The Democrat wasn't drowning her sorrows, she was touring Kentucky's Maker's Mark distillery as she soldiers on despite a difficult week. Her opponent, Barack Obama, continues to draw more Democratic forces into his camp and has largely ignored her while tussling with certain Republican nominee John McCain in a general election-style dispute over foreign policy.
But Clinton is acting as though the nomination is still within her grasp, beginning a multi-day swing through Kentucky on Saturday with a tour of the famous distillery in Loretto, where its first bottle of bourbon whiskey was created in the 1950s. Perhaps she is hoping for a replay in Kentucky of the election boost her much-publicized shot of whiskey gave her last month in Pennsylvania, where she won the primary.
This time around, Clinton put on gloves and safety goggles and joined the assembly line to dip a bottle of whiskey in Maker's trademark red wax coating, saving the drinking for later.
"There are some people who have been saying for months that this is over, and every time they say it, the voters come back and say, 'Oh no it's not, we're not ready for it to be over,'" Clinton told supporters as she stood on a stage in front of a stack of whiskey barrels.
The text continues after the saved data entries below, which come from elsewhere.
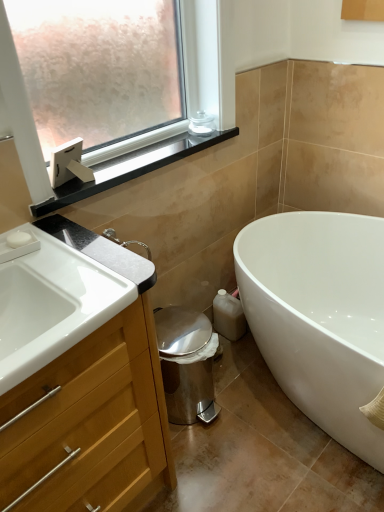
Where is `vacant area that is situated to the right of white matte soap at upper left`? Image resolution: width=384 pixels, height=512 pixels. vacant area that is situated to the right of white matte soap at upper left is located at coordinates (61, 259).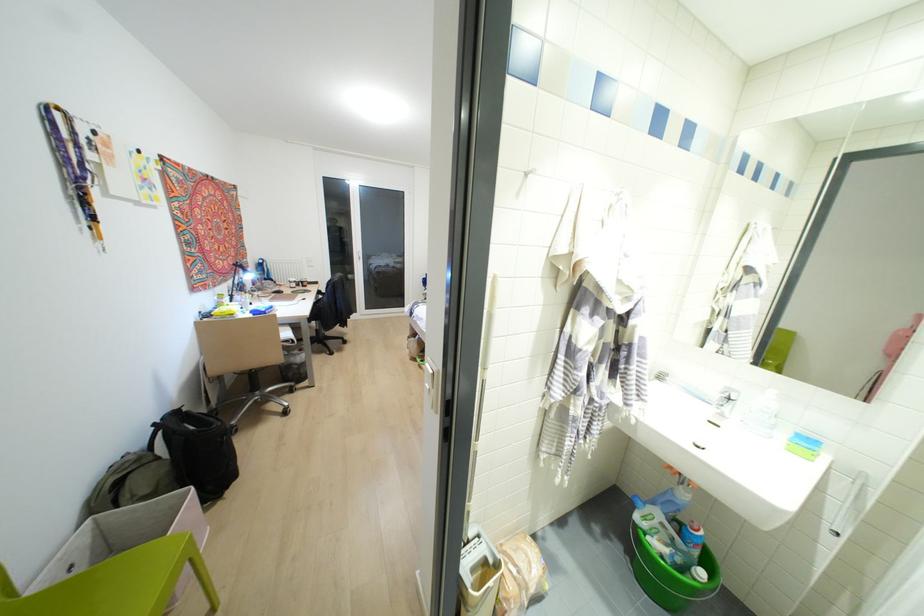
Image resolution: width=924 pixels, height=616 pixels. What do you see at coordinates (849, 506) in the screenshot?
I see `a balcony door handle` at bounding box center [849, 506].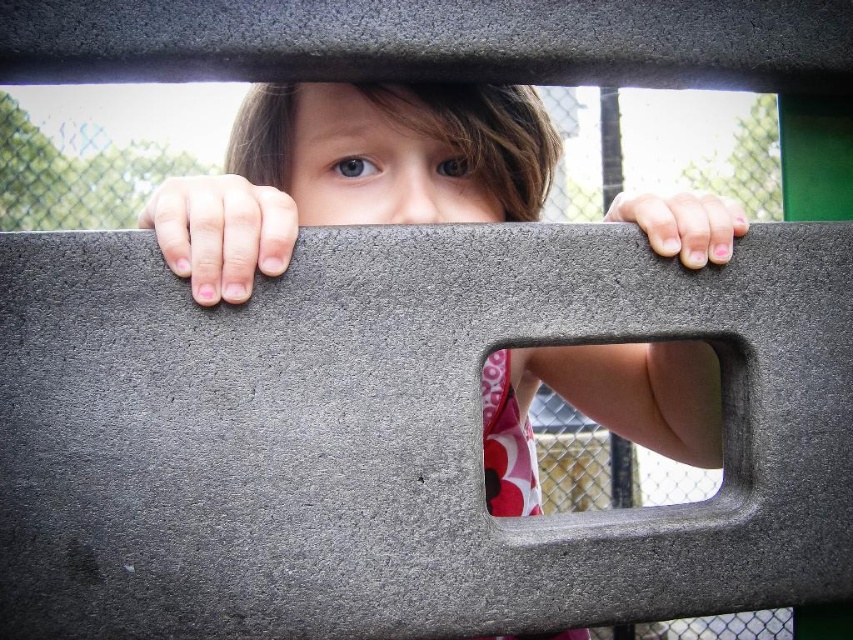
Question: Is matte gray concrete at center smaller than pink fabric at center?

Choices:
 (A) yes
 (B) no

Answer: (B)

Question: Where is matte gray concrete at center located in relation to pink fabric at center in the image?

Choices:
 (A) above
 (B) below

Answer: (A)

Question: In this image, where is matte gray concrete at center located relative to pink fabric at center?

Choices:
 (A) left
 (B) right

Answer: (A)

Question: Which point appears closest to the camera in this image?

As she began to sign her name on the wall at a cannoli bakery in Salem, Ore., on Friday, Clinton paused for a moment with her black marker in the air and turned toward the press crowded around her to ask what day it was. Later that evening, during a televised town hall meeting in Portland, she was asked to describe the high and low points of the campaign.
The best times, she said, are whenever her daughter Chelsea joins her on the trail. The low point, she said, "is just being sleep-deprived and trying to get to more places than there are hours in the day to possibly cover."
"But every day something happens that really convinces me how important this is, and energizes me," she added.
Clinton is hoping for a big win in Kentucky, and plans to campaign here every day until the primary, crisscrossing the state whose demographics resemble neighboring West Virginia, which gave her a much-needed victory last week.
Clinton has also adjusted her sights. Instead of criticizing her Democratic opponent, she's taken aim at the media and the political pundits who are counting her out.
Clinton dismisses them in a new television ad airing in Oregon. The spot features clips of political pundits as an announcer says: "In Washington, they talk about who's up and who's down. In Oregon, we care about what's right and what's wrong."
And in her remarks to her audience in Kentucky on Saturday, she portrayed pundits and press as out of touch elitists who have jobs and health care and no idea what it's like to worry about making ends meet.
"They're not the people I'm running to be a champion for _ I'm running to be a champion for all of you," Clinton said.